Abstract
BACKGROUND:
Sacrococcygeal teratoma is the most common tumor in the newborn.. Approximately 90% of
sacrococcygeal teratomas excised during the neonatal period are benign. The risk of malignancy increases
in lesions removed after 6 months of age.
OBJECTIVE::
To discuss the management of newborns with sacrococcygeal teratomas and the importance of early
surgical intervention in avoiding the risk of malignant transformation.
PATIENTS AND METHODS:
11 neonates with sacrococcygeal teratomas were managed during the period from April 2008 through
April 2013. In all cases, age, sex, mode of delivery, details of surgery, extent of resection, macroscopic
tumor appearance, tumor histology, Altman classification and postoperative morbidity and mortality were
all documented and analyzed. A two years follow up plan was designed to assess any complication and
tumor recurrence.
RESULTS:
Classical sacrococcygeal approach was performed in all of the patients operated upon and complete
excision of the tumor along with the coccyx was possible in all cases. According to the Altman
classification 8 (72.7%) of the tumors were of type I. Macroscopically, 7(63.6%) tumors were mixed,.

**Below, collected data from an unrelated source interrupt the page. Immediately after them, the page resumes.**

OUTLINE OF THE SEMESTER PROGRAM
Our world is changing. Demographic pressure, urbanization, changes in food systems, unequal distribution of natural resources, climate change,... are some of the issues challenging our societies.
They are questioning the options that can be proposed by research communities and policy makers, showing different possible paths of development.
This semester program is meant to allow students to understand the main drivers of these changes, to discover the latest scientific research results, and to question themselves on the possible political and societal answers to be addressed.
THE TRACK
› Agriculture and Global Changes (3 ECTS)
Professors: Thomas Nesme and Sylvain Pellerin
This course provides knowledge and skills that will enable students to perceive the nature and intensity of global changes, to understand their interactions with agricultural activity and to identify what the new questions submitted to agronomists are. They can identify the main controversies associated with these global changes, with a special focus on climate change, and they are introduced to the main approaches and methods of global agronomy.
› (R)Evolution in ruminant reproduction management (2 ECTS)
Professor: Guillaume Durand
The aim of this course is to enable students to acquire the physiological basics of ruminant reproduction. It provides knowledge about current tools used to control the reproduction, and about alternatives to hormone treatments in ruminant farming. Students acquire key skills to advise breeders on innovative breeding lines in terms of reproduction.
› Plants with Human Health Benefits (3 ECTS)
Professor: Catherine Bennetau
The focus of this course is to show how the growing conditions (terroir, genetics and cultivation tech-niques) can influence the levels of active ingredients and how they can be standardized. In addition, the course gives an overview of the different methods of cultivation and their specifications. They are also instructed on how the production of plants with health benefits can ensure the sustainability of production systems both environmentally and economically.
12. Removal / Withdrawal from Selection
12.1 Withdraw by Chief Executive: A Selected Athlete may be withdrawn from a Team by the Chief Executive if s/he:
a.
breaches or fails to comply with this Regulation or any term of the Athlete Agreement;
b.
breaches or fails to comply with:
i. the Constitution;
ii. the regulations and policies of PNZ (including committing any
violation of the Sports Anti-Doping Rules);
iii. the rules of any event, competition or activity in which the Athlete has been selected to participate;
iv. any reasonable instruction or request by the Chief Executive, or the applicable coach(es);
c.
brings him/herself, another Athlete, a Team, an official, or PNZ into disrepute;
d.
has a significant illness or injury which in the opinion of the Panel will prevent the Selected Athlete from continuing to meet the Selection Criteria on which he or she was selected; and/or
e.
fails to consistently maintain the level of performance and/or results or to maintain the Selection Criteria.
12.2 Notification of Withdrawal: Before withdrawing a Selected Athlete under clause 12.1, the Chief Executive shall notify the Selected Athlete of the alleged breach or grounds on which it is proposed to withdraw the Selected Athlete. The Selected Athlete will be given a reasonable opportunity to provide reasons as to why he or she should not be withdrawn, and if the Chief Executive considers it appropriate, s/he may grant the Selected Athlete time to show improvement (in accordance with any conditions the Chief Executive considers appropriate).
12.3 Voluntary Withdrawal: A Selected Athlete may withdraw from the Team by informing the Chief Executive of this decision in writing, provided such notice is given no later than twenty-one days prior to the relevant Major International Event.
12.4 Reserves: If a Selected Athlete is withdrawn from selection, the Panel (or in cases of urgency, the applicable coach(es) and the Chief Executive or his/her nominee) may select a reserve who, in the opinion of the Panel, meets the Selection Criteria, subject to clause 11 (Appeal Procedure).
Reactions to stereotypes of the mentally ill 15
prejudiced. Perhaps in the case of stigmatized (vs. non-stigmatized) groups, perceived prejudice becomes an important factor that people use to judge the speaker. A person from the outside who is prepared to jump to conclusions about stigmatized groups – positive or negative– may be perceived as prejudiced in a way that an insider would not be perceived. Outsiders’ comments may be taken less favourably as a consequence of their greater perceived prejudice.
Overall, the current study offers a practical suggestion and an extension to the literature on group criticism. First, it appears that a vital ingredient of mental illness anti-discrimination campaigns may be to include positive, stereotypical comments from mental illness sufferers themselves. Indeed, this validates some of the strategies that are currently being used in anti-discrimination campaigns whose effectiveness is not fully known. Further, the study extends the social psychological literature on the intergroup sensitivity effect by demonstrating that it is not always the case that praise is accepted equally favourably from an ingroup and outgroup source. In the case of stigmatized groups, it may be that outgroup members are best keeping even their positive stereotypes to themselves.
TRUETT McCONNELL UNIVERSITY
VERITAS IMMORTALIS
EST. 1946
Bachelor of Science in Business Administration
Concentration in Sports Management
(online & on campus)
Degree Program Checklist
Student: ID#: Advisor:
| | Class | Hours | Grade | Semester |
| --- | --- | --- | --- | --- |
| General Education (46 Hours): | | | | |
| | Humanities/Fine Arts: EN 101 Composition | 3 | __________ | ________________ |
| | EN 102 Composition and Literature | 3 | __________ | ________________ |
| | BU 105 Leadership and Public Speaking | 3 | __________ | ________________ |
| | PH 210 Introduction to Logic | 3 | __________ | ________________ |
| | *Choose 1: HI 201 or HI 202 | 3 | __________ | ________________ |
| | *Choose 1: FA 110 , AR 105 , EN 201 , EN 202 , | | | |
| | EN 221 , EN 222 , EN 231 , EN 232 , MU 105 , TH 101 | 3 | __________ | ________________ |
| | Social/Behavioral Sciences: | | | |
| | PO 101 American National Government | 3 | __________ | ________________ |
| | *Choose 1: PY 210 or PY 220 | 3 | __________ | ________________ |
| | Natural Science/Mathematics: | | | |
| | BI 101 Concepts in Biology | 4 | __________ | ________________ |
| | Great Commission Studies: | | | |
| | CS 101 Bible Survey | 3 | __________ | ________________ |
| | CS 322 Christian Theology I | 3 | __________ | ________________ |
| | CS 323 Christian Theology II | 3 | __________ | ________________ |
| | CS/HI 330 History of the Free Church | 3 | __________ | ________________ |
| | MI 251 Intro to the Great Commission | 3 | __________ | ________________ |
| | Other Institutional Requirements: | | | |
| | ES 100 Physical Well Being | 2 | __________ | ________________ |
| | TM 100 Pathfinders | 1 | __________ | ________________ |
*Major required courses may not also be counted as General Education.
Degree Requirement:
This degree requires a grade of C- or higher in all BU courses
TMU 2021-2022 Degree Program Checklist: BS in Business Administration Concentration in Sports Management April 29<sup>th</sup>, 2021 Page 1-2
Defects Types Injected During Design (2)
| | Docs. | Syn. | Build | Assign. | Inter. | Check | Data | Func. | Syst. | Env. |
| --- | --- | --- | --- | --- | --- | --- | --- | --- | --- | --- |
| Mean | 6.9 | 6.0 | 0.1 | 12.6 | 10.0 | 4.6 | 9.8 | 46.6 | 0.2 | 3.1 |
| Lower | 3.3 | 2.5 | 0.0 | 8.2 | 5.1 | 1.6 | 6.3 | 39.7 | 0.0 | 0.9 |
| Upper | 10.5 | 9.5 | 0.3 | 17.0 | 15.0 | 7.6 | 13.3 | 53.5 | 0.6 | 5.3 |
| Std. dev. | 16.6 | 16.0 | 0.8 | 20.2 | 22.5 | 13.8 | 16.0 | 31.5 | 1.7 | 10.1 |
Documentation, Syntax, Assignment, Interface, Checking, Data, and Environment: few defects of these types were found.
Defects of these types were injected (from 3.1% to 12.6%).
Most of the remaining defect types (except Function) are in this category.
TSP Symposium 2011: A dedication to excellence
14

Histopathological examination of the excised tumors revealed the diagnosis of benign mature teratoma in
all cases. All of the newborns survived with the exception of one patient with a giant sacrococcygeal
mass who died because of heart failure . No tumor recurrence was documented in all of the patients
operated on.
CONCLUSION:
Early detection including antenatal diagnosis is essential to define fetuses with poor prognostic signs and
deciding the appropriate mode of delivery, and in some centers even fetal intervention. Early excision of
these tumors during the neonatal period is essential to avoid the risk of malignant transformation.